Note : Rapport provenant d'une seule source ; en attente de corroboration.

Un rapport des Nations Unies, émanant de la Conférence des Nations Unies sur le commerce et le développement (CNUCED), indique que si la réouverture progressive du détroit d'Ormuz pourrait apporter un soulagement économique crucial, les pays en développement risquent de faire face à des coûts alimentaires et énergétiques toujours élevés. Bien que les expéditions de pétrole devraient se redresser suite au cessez-le-feu aux États-Unis et à la fin du conflit israélo-iranien, le rapport souligne que les chaînes d'approvisionnement, les contrats de transport de marchandises et les systèmes alimentaires mettront beaucoup plus de temps à se normaliser, ce qui maintiendra les pressions économiques entre-temps.

Les efforts déployés pour garantir la sécurité de la navigation ont subi des revers : l’Iran aurait rejeté une proposition franco-omanaise visant à déminer le détroit et la suggestion de l’Organisation maritime internationale d’établir une nouvelle voie de navigation au large des côtes omanaises. Cette résistance maintient les risques élevés pour le commerce international sur cette voie maritime essentielle.

La CNUCED a souligné que les économies vulnérables, en particulier les petits États insulaires comme le Cap-Vert et la Micronésie, sont confrontées à une « double exposition » aux chocs en raison de leur forte dépendance aux importations de pétrole et de produits alimentaires. Environ 61 pays vulnérables sont touchés par les perturbations des importations de pétrole et de céréales. Ces pays disposent généralement de finances publiques limitées, ce qui rend plus difficile l’absorption des chocs et amplifie l’impact des perturbations commerciales.

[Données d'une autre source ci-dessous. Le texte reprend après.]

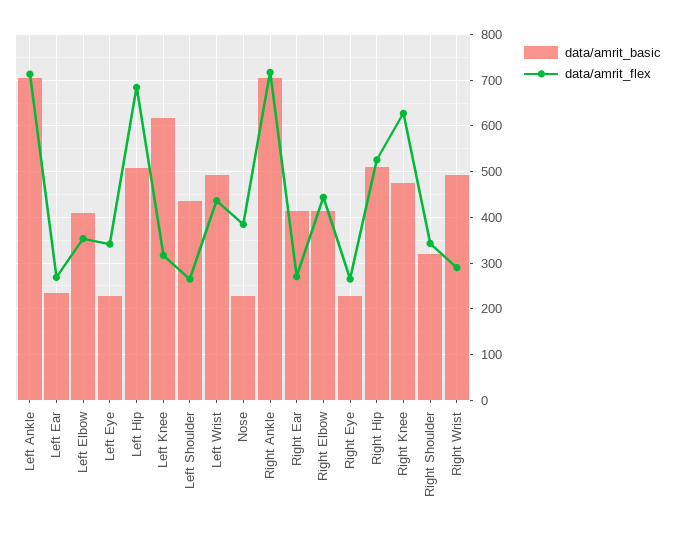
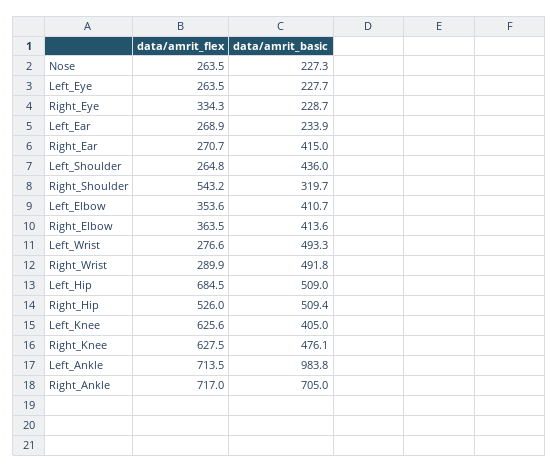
  {
    "data/amrit_basic": {
-     "Left Ankle": 700,
+     "Left Ankle": 983.8,
      "Left Ear": 233.9,
      "Left Elbow": 410.7,
      "Left Eye": 227.7,
      "Left Hip": 509,
-     "Left Knee": 620,
+     "Left Knee": 405,
      "Left Shoulder": 436,
      "Left Wrist": 493.3,
      "Nose": 227.3,
      "Right Ankle": 705,
      "Right Ear": 415,
      "Right Elbow": 413.6,
      "Right Eye": 228.7,
      "Right Hip": 509.4,
      "Right Knee": 476.1,
      "Right Shoulder": 319.7,
      "Right Wrist": 491.8
    },
    "data/amrit_flex": {
      "Left Ankle": 713.5,
      "Left Ear": 268.9,
      "Left Elbow": 353.6,
-     "Left Eye": 340,
+     "Left Eye": 263.5,
      "Left Hip": 684.5,
-     "Left Knee": 320,
+     "Left Knee": 625.6,
      "Left Shoulder": 264.8,
-     "Left Wrist": 440,
+     "Left Wrist": 276.6,
-     "Nose": 380,
+     "Nose": 263.5,
      "Right Ankle": 717,
      "Right Ear": 270.7,
-     "Right Elbow": 440,
+     "Right Elbow": 363.5,
-     "Right Eye": 260,
+     "Right Eye": 334.3,
      "Right Hip": 526,
      "Right Knee": 627.5,
-     "Right Shoulder": 340,
+     "Right Shoulder": 543.2,
      "Right Wrist": 289.9
    }
  }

Le rapport soulève également des inquiétudes quant à la sécurité alimentaire. Même de courtes périodes de pénurie alimentaire dans les pays dépendants des importations peuvent avoir des conséquences durables sur l'émaciation infantile (insuffisance pondérale par rapport à la taille). Les données suggèrent qu'une hausse de 5 % du prix réel des denrées alimentaires est associée à une augmentation de 15 % du risque d'émaciation chez les enfants pauvres et de 26 % chez les enfants vivant dans des ménages ruraux pauvres et sans terre. Ceci met en évidence le risque de malnutrition aiguë lié à une hausse durable des prix.

Pour relever ces défis, l'agence appelle à un renforcement de l'aide internationale afin d'aider les pays en développement à gérer la hausse des coûts d'importation, à atténuer les chocs sur les prix des produits alimentaires et des carburants et à renforcer leur résilience face aux futures perturbations commerciales. Le rapport prévient que ces chocs pourraient persister pendant des mois, touchant de manière disproportionnée les pays en développement.